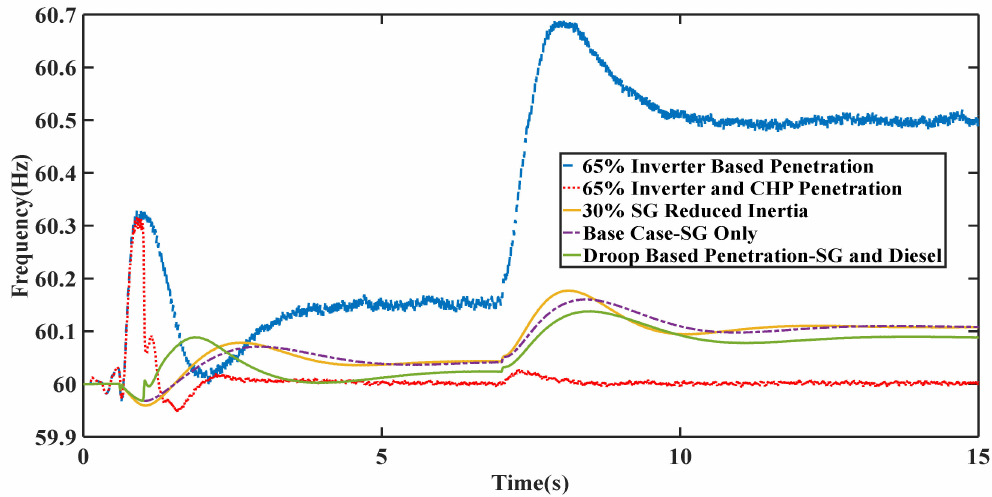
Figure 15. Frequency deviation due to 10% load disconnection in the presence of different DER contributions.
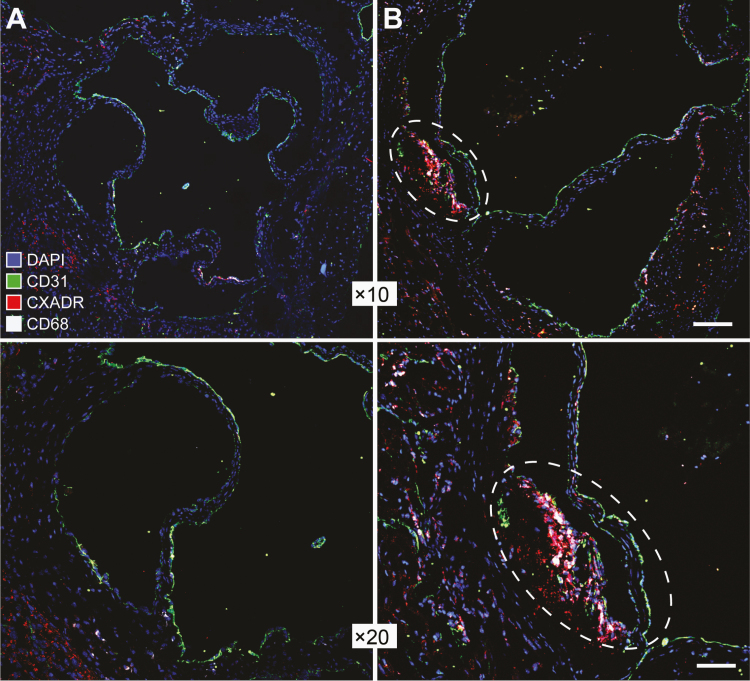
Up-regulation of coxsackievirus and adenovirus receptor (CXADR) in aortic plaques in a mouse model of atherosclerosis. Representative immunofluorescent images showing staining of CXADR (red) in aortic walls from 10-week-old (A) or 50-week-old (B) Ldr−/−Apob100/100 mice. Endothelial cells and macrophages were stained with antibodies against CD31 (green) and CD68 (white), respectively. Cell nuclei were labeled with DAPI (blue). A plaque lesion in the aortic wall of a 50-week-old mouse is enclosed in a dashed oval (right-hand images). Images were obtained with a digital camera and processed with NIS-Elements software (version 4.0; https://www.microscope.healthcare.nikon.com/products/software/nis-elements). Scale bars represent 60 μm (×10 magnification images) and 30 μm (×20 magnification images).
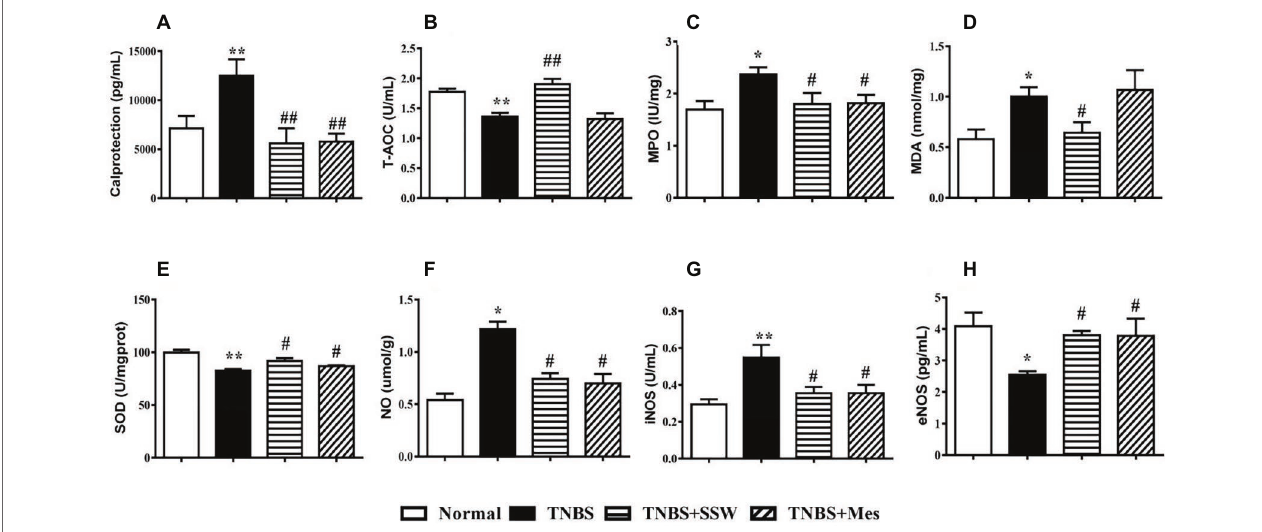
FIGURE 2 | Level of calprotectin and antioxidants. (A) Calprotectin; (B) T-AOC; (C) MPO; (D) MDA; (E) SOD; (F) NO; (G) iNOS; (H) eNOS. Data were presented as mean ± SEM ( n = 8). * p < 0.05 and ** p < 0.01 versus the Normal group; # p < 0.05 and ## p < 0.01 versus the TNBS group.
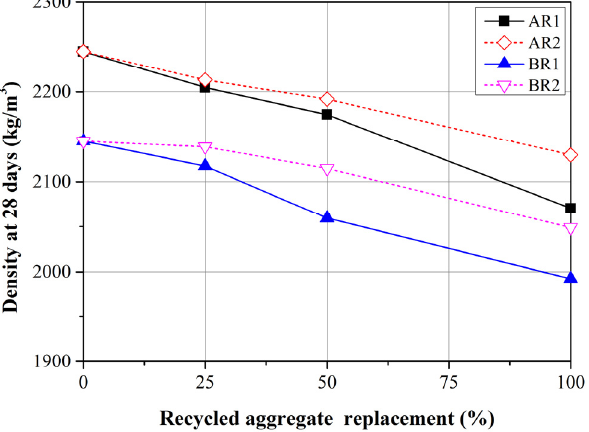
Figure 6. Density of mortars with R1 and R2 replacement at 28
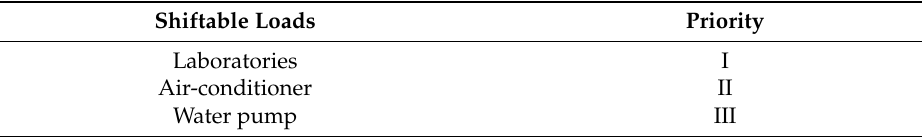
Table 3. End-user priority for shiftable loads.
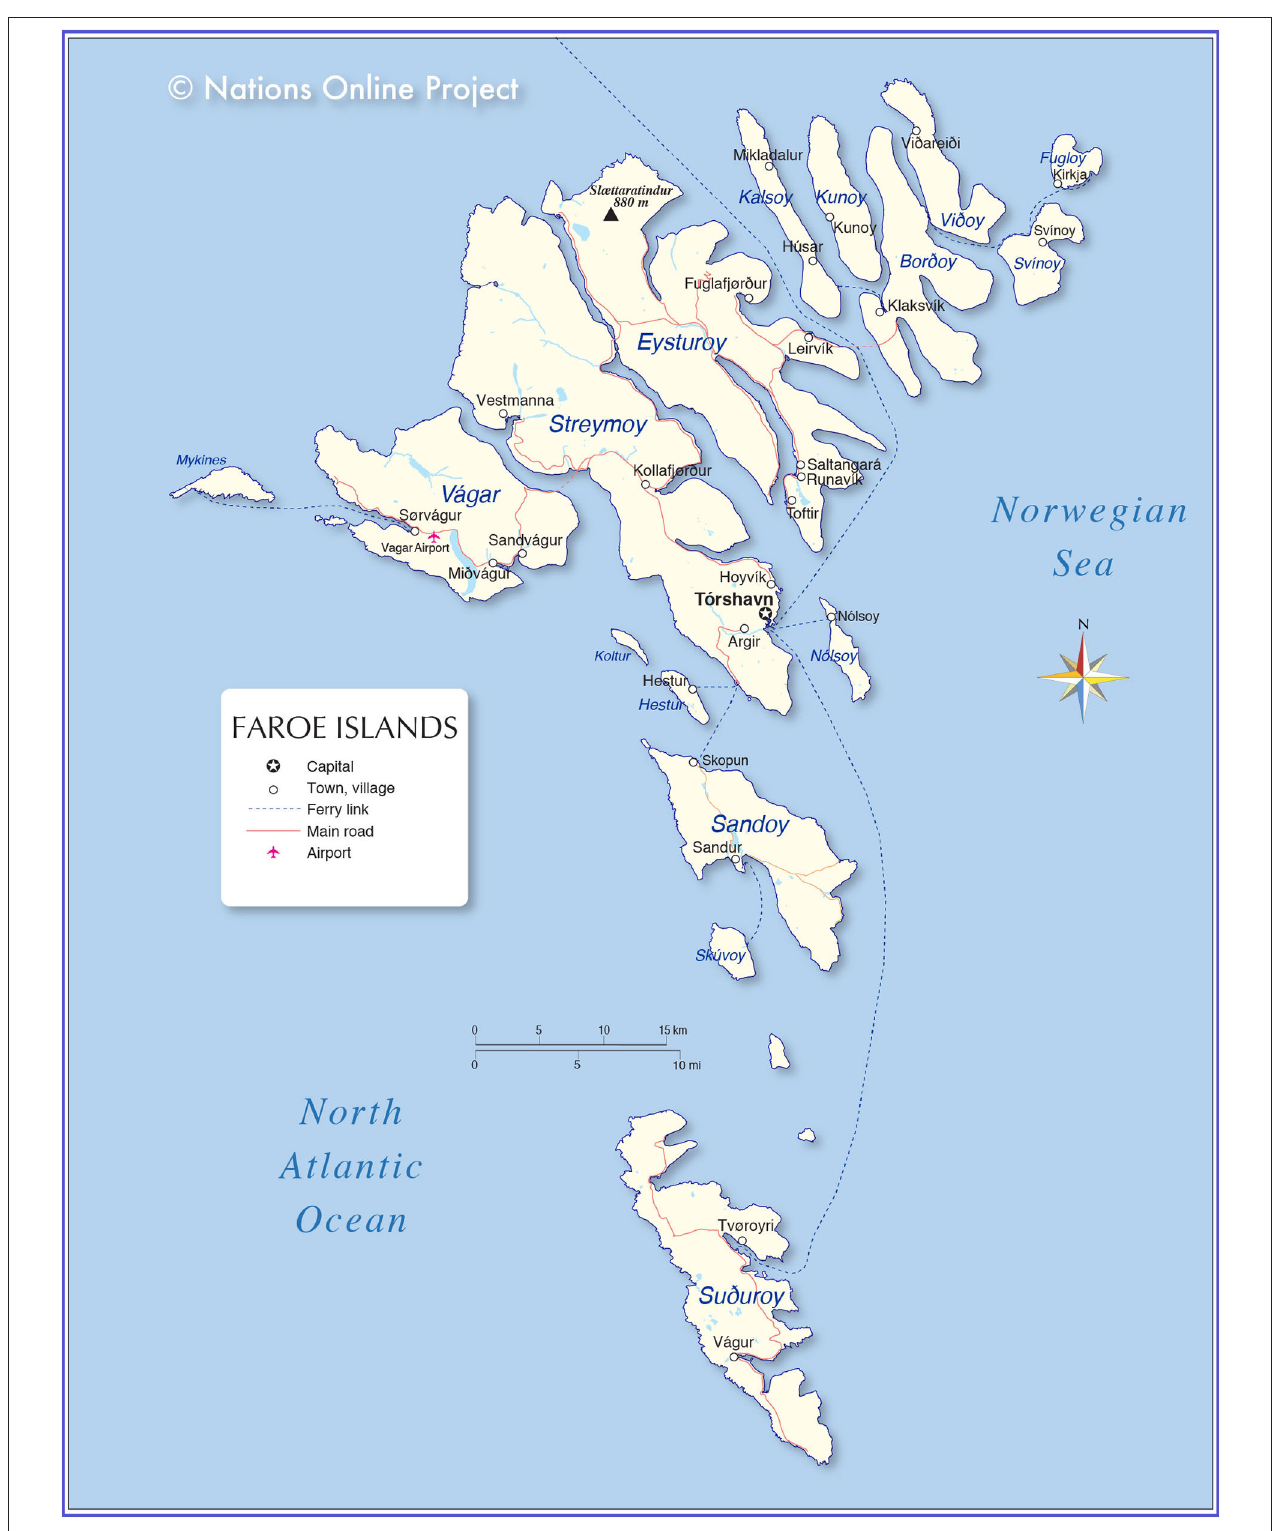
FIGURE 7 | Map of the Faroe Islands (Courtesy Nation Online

□ □ □ □

▶ **TASK PROMPT**:
The answer must be an exact copy of the records, with no pictures in it.

▶ **OUTPUT FOR THIS TASK**:
Figure 15. Frequency deviation due to 10% load disconnection in the presence of different DER contributions.
Up-regulation of coxsackievirus and adenovirus receptor (CXADR) in aortic plaques in a mouse model of atherosclerosis. Representative immunofluorescent images showing staining of CXADR (red) in aortic walls from 10-week-old (A) or 50-week-old (B) Ldr−/−Apob100/100 mice. Endothelial cells and macrophages were stained with antibodies against CD31 (green) and CD68 (white), respectively. Cell nuclei were labeled with DAPI (blue). A plaque lesion in the aortic wall of a 50-week-old mouse is enclosed in a dashed oval (right-hand images). Images were obtained with a digital camera and processed with NIS-Elements software (version 4.0; https://www.microscope.healthcare.nikon.com/products/software/nis-elements). Scale bars represent 60 μm (×10 magnification images) and 30 μm (×20 magnification images).
FIGURE 2 | Level of calprotectin and antioxidants. (A) Calprotectin; (B) T-AOC; (C) MPO; (D) MDA; (E) SOD; (F) NO; (G) iNOS; (H) eNOS. Data were presented as mean ± SEM ( n = 8). * p < 0.05 and ** p < 0.01 versus the Normal group; # p < 0.05 and ## p < 0.01 versus the TNBS group.
Figure 6. Density of mortars with R1 and R2 replacement at 28
Table 3. End-user priority for shiftable loads.
FIGURE 7 | Map of the Faroe Islands (Courtesy Nation Online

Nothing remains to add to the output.